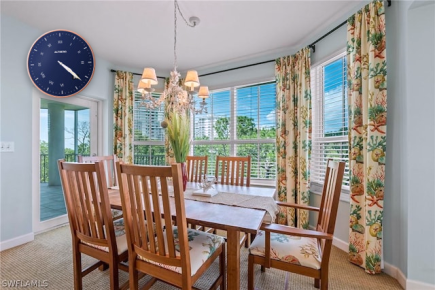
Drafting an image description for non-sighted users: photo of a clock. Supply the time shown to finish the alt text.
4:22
---
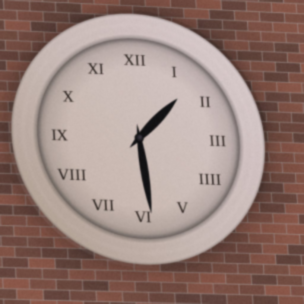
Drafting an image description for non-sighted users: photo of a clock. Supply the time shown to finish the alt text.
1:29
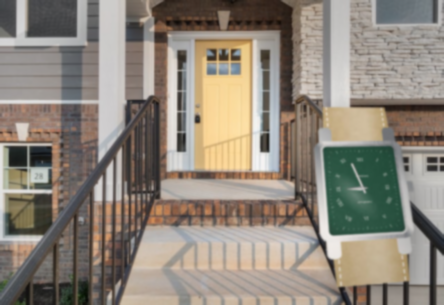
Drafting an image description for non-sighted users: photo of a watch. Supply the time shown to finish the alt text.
* * *
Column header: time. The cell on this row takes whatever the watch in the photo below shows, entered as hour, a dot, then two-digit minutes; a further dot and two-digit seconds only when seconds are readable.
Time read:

### [Exercise goal]
Count the lines of the data above that contain the word "photo", and reply with that number alone.

### [Solution below]
4